The Black Arts Movement, BAM, was also birthed out of societal unrest; Malcolm X’s death is credited with being the catalyst of America’s second Black literary movement (Smethurst 8). A single event alone is seldom responsible for change; there is no one specific event that one can attribute the origin of Blacks Arts Movement due to its many inputs of different thoughts, political influences, and purposes. However, the founders of BAM did look to previous literary movements for guidance and structure.

Both the Harlem Renaissance and the Negritude Movement of West Africa played major roles in the origin and development of the Black Arts Movement, and guided BAM’s attack on what W.E.B. Du Bois labeled “Double Consciousness.” Amiri Baraka, a BAM founder, wrote:

We felt (and I still do feel) that Afro American people were and are still involved in a war. A war for Self Determination, Self Respect and Self Defense. It is a war for equal rights and democracy. But how can we press this struggle to victory if we suffer form a Double consciousness (Bracey et. al 17).

Much like the Harlem Renaissance and American racism, Negritude writers were gathered to make a change in their environment in response to European colonialism; both movements occurred due to societal oppression; however, instead of other writers gathering the African writers, they were called together by a journal, “L’Etudiant noire.” Aimé Césaire’s poem for the journal is actually credited with giving the movement its name, “Cahier d’un retour au pays natal, declaring “my negritude is not a stone, its deafness hurled against the clamor of the day” but instead, his negritude “takes root in the ardent flesh of the soil” (qtd. in “Negritude Movement” par. 2). Three founding members of the BAM referenced the Negritude Movement in their instillation of the Black Nationalism that was so characteristic of the Black Arts Movement: Amiri Baraka, Maulana Karenga, and Larry Neal.

Amiri Baraka, although critical of Negritude’s French origins, drew the principles of: self-affirmation and self-knowledge from Negritude. Césaire defined Negritude as “the awareness of being black, the simple acknowledgement of a fact which implies acceptance of it, a taking charge of one’s destiny as a black man, of one’s history and culture” (Baraka par. 4). These principles and thoughts served as a source of fodder for Baraka’s Black Nationalism. Baraka wanted to change Black American culture from Western centered to African (Swahili) centered. He wanted Black Americans to think of themselves culturally as Africans not Europeans – with a European center they would never view themselves as equals; they would only see themselves as White Americans saw them. Baraka:

Fundamentally we must pursue what Du Bois called True Self Consciousness and defeat its reverse the Double Consciousness. The Black Arts Movement raised this antagonistic contradiction once again, as part of the cultural revolution still necessary to raise and unite the consciousness of the oppressed Afro American people, so that they better understand themselves as well as better resist their enemies. (Bracey et. al 17)

» Supplied information:
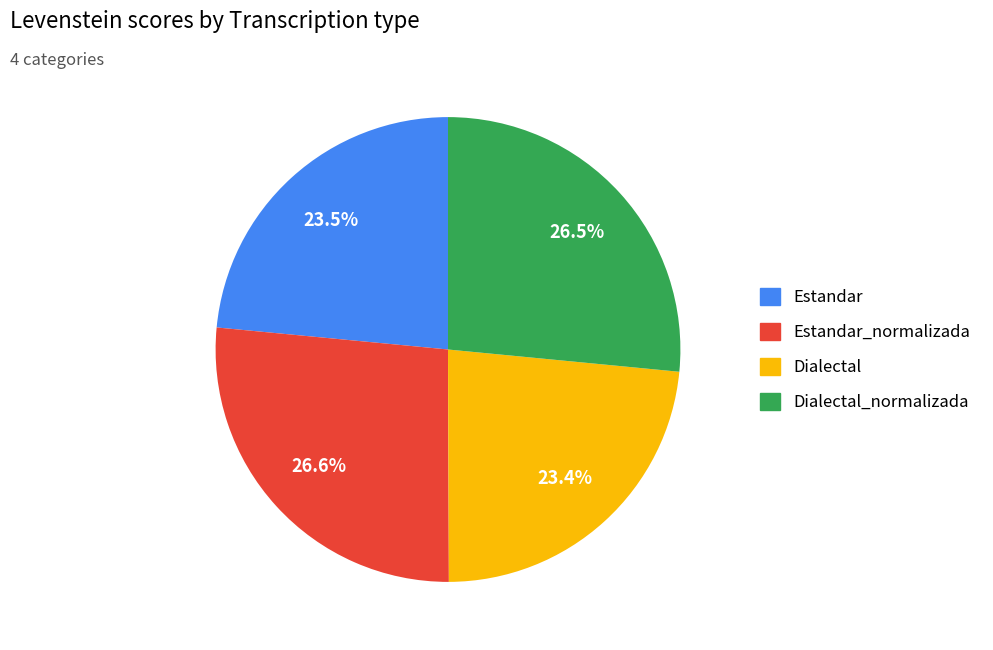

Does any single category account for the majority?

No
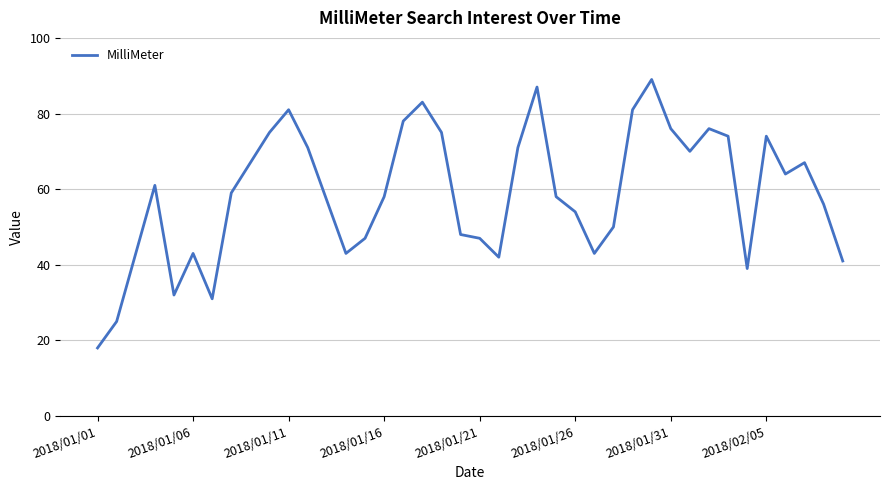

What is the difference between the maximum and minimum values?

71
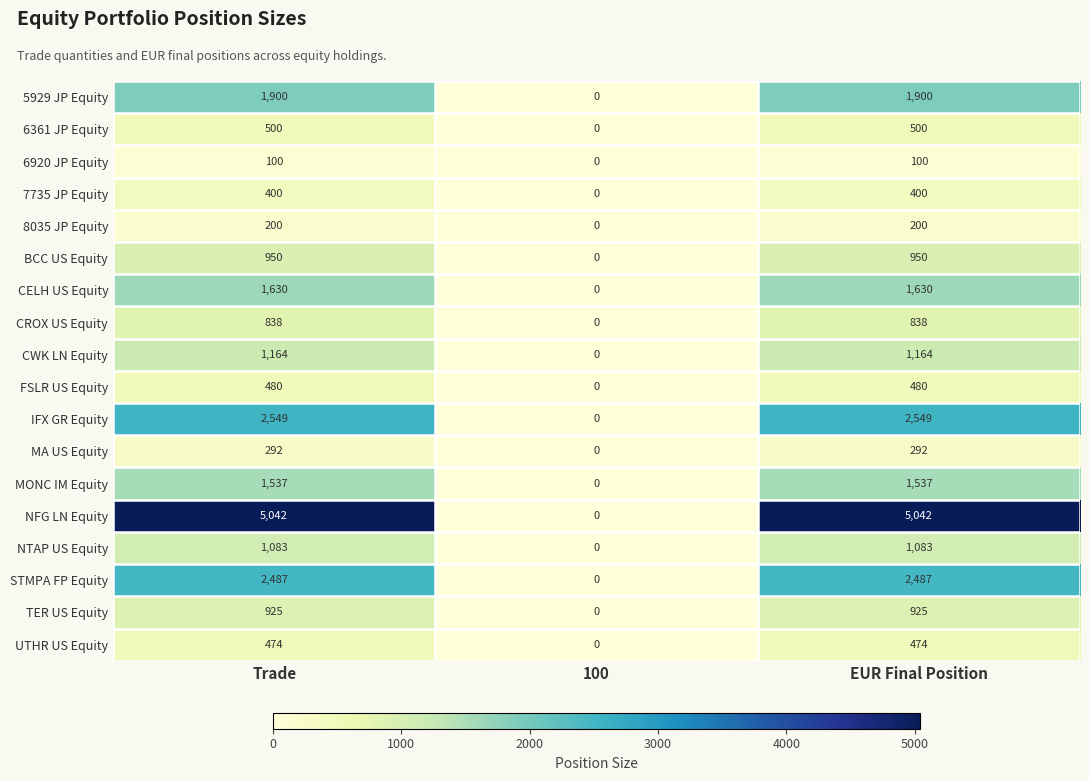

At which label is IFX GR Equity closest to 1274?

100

» Task: Quote the passage on the Black Arts Movement from "Fundamentally we must" up to and including "enemies. (Bracey et. al 17)".

» Result of the exercise:
Fundamentally we must pursue what Du Bois called True Self Consciousness and defeat its reverse the Double Consciousness. The Black Arts Movement raised this antagonistic contradiction once again, as part of the cultural revolution still necessary to raise and unite the consciousness of the oppressed Afro American people, so that they better understand themselves as well as better resist their enemies. (Bracey et. al 17)